Le indagini sono in corso ed è stata aperta un’indagine per omicidio colposo. La statuina, che pesava circa 2 kg ed è caduta dal terzo piano per circa 10 metri, potrebbe essere stata lanciata per errore. Uno dei pezzi rottisi durante la caduta avrebbe quindi colpito Chiara sulla testa.
“Abbiamo sperato fino all’ultimo che Chiara potesse tornare a casa – il commento del presidente del Veneto Luca Zaia – alla sua vita di sempre e in seno alla famiglia.

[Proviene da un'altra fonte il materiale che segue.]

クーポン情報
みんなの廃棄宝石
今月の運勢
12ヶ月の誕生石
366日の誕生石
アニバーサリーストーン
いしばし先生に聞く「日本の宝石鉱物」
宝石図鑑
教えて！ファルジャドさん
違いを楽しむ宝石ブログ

Non abbiamo ancora capito la dinamica, spero si faccia chiarezza, anche se questo non la riporterà indietro”. Il sindaco di Napoli Gaetano Manfredi, che ha incontrato in ospedale i familiari della ragazza, afferma: “E’ un grande dolore, una disgrazia che tocca profondamente tutti noi”. E il sindaco di Padova Sergio Giordani conclude: “La scomparsa di Chiara, in modo così assurdo e tragico, colpisce tutta la nostra comunità. Lei e la sua famiglia alla quale esprimo il mio cordoglio e la mia vicinanza sono molto conosciuti e stimati in città; tutti abbiamo sperato e pregato perché nonostante l’evidente gravità delle ferite, anche grazie all’instancabile impegno dei sanitari, l’epilogo di questo incredibile incidente fosse diverso. Dedichiamo un minuto del nostro tempo alla memoria di Chiara così prematuramente strappata alla sua gioventù e alla vita durante un felice momento di vacanza e facciamo sentire a tutta la sua famiglia il nostro sostegno”.